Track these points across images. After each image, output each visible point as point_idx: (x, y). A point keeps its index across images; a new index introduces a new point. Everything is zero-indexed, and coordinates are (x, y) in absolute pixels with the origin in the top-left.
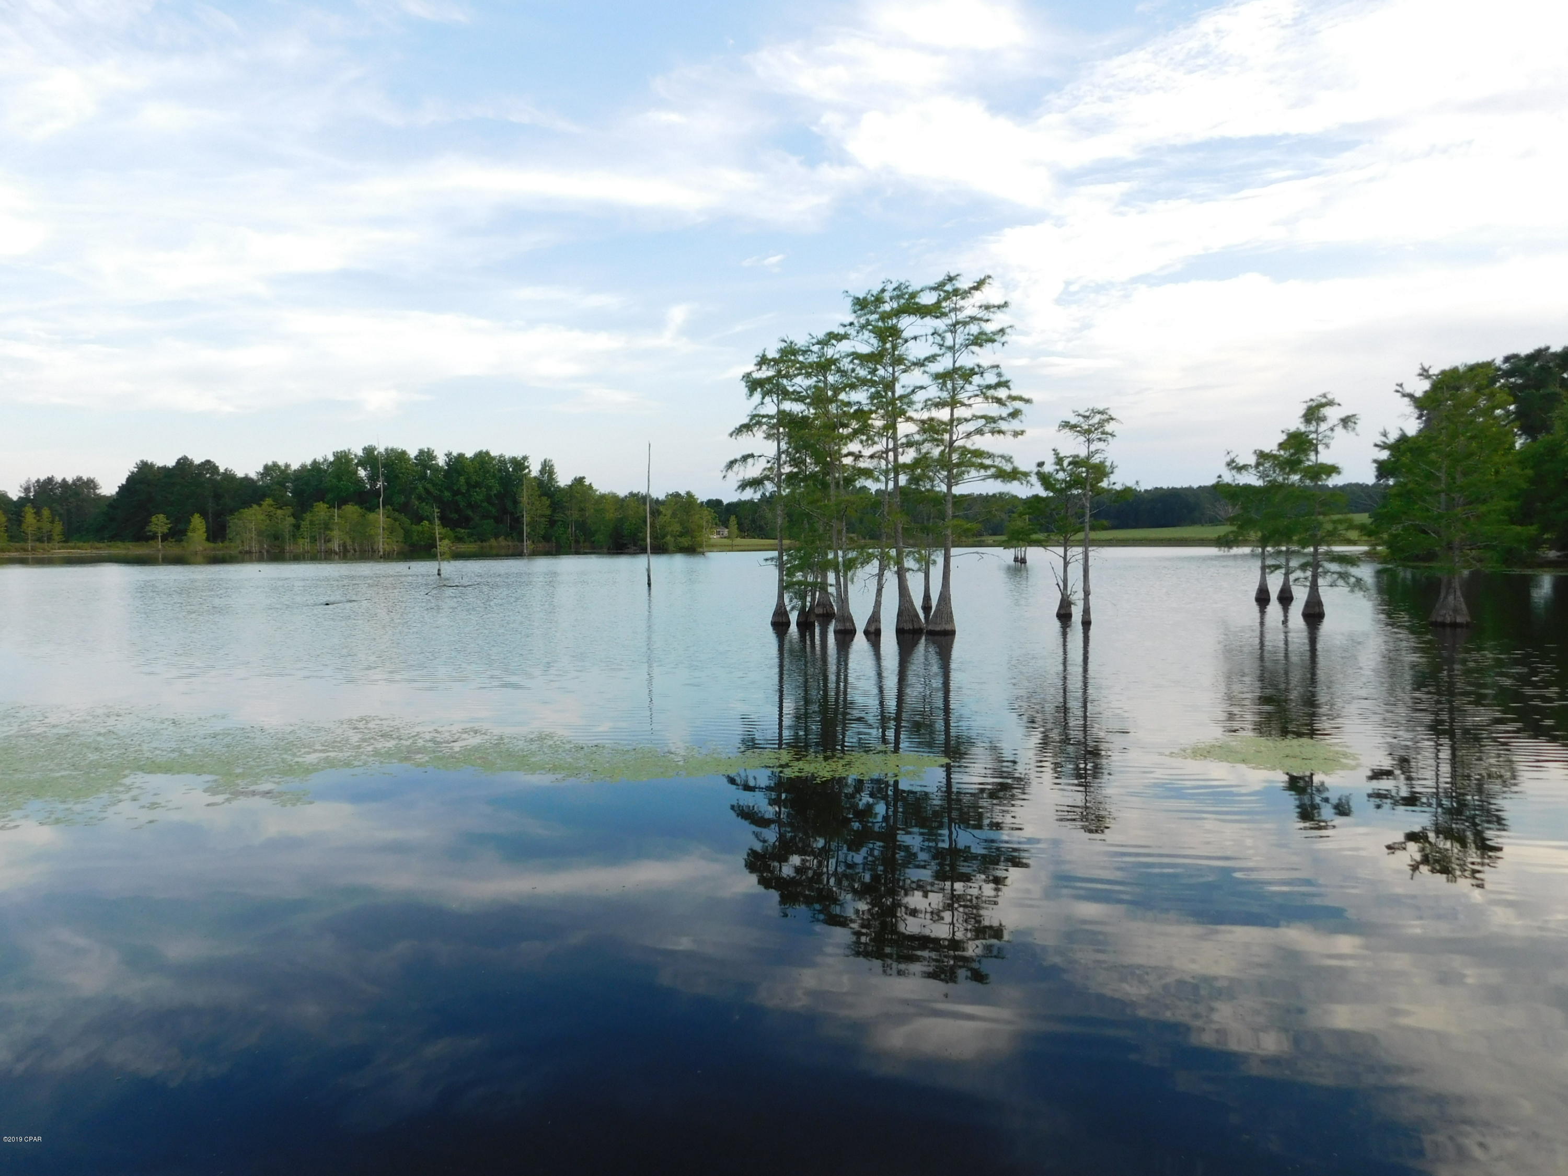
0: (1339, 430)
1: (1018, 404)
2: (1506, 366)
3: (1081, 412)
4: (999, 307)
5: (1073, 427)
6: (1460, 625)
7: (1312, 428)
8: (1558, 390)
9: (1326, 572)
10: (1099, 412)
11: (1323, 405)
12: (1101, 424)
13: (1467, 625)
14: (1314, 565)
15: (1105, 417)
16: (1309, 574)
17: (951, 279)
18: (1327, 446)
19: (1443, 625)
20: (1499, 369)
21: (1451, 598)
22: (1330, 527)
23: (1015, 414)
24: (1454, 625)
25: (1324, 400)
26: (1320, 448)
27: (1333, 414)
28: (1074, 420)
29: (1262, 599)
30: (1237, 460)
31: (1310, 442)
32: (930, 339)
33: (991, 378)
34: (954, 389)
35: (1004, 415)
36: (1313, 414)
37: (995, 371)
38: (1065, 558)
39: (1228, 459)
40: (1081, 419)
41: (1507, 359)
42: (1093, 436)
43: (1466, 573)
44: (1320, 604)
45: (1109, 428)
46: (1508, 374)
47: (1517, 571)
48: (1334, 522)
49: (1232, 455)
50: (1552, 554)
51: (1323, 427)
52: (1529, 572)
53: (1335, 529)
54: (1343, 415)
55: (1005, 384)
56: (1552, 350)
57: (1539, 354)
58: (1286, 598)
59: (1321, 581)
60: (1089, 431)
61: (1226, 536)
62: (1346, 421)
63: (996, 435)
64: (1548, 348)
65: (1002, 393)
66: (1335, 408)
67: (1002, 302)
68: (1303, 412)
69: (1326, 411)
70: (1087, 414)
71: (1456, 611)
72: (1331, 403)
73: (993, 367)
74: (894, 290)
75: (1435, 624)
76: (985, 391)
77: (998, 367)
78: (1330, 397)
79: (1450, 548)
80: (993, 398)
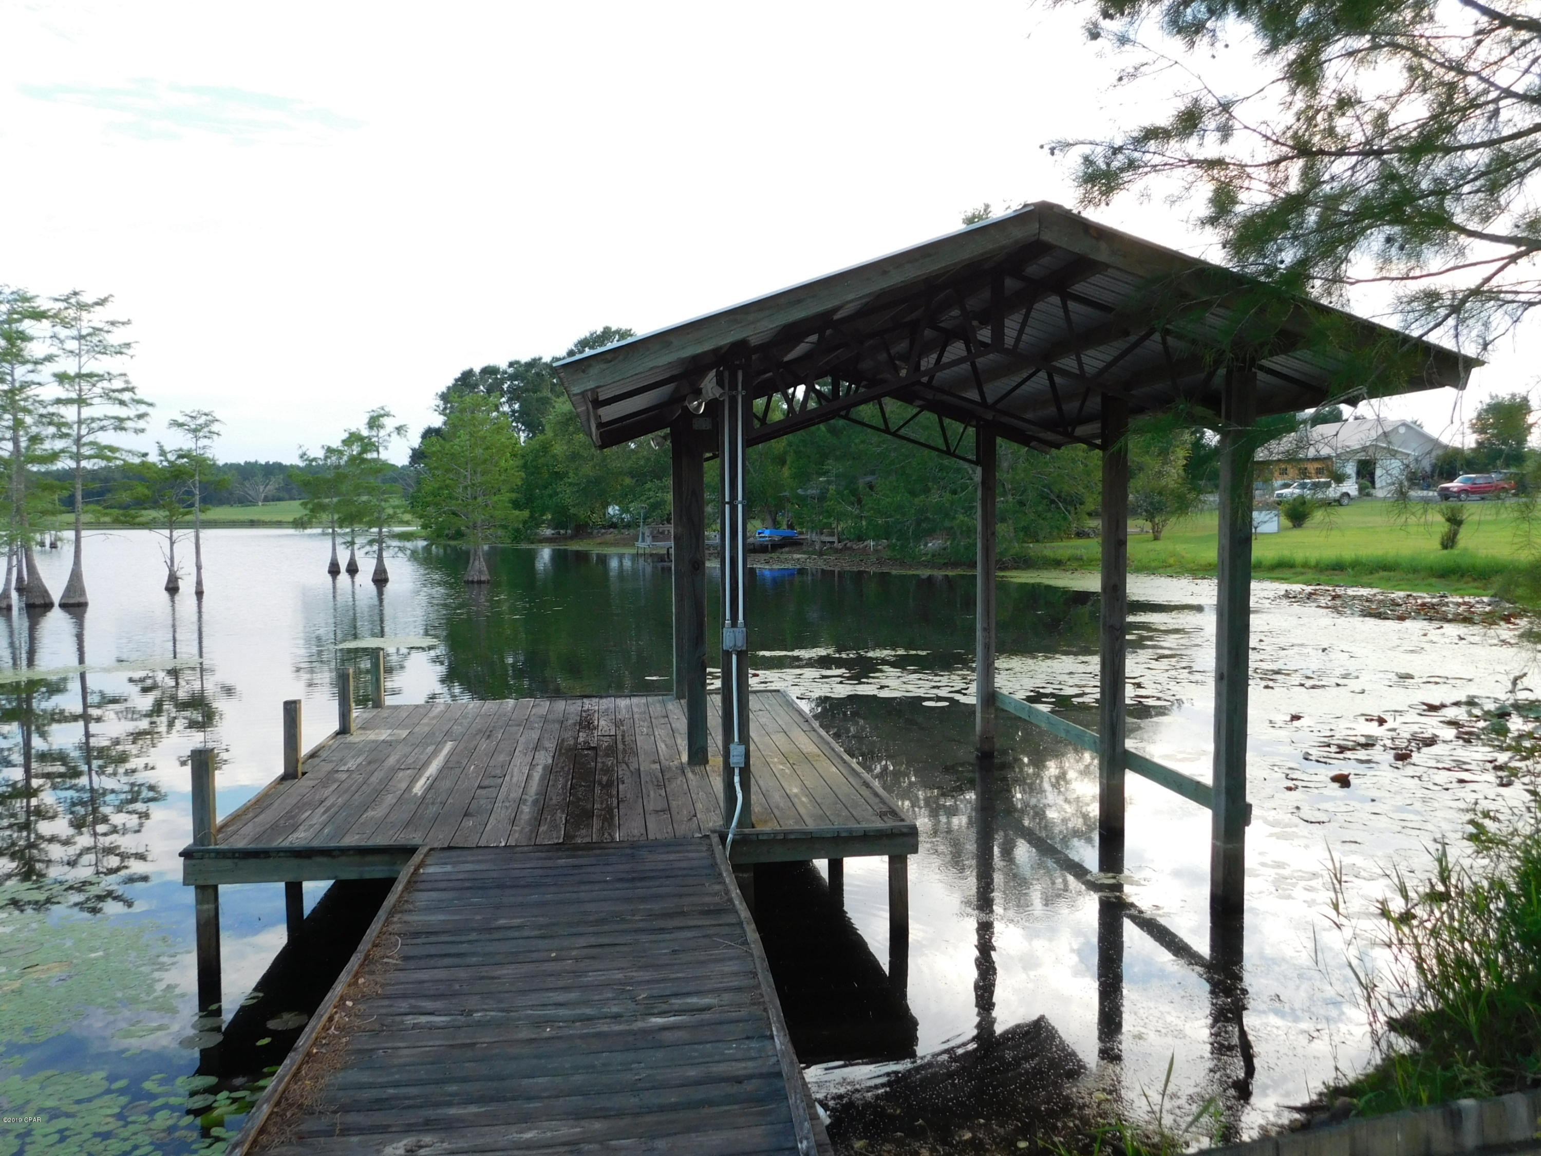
0: (395, 435)
1: (143, 409)
2: (511, 371)
3: (188, 412)
4: (123, 323)
5: (181, 425)
6: (484, 582)
7: (374, 433)
8: (550, 395)
9: (389, 547)
10: (206, 414)
11: (382, 416)
12: (206, 425)
13: (488, 582)
14: (379, 540)
15: (210, 418)
16: (376, 547)
17: (75, 294)
18: (386, 448)
19: (473, 582)
20: (505, 372)
21: (477, 563)
22: (391, 511)
23: (140, 417)
24: (480, 582)
25: (382, 412)
26: (381, 449)
27: (389, 424)
28: (181, 419)
29: (334, 570)
30: (308, 453)
31: (373, 444)
32: (49, 341)
33: (118, 384)
34: (80, 390)
35: (132, 416)
36: (374, 422)
37: (123, 378)
38: (171, 538)
39: (300, 452)
40: (189, 419)
41: (511, 365)
42: (201, 434)
43: (486, 547)
44: (384, 571)
45: (215, 427)
46: (512, 377)
47: (524, 546)
48: (394, 507)
49: (304, 449)
50: (548, 532)
51: (382, 433)
52: (533, 546)
53: (395, 513)
54: (397, 425)
55: (132, 390)
56: (544, 360)
57: (534, 363)
58: (353, 570)
59: (385, 554)
60: (195, 431)
61: (301, 518)
62: (399, 429)
63: (119, 432)
64: (540, 359)
65: (126, 396)
66: (391, 418)
67: (125, 320)
68: (367, 420)
69: (385, 420)
70: (194, 414)
71: (480, 572)
72: (387, 415)
73: (121, 375)
74: (12, 293)
75: (467, 582)
76: (107, 395)
77: (125, 375)
78: (387, 409)
79: (475, 527)
80: (116, 399)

--------------------

→ **REQUIRED ACTION**
Pick out every line of the records above that contains the word "each", treating uppercase and lowercase letters as different.

→ **FINAL ANSWER**
Track these points across images. After each image, output each visible point as point_idx: (x, y). A point keeps its index across images; a new index introduces a new point. Everything is zero-indexed, and coordinates are (x, y) in absolute pixels with the origin in the top-left.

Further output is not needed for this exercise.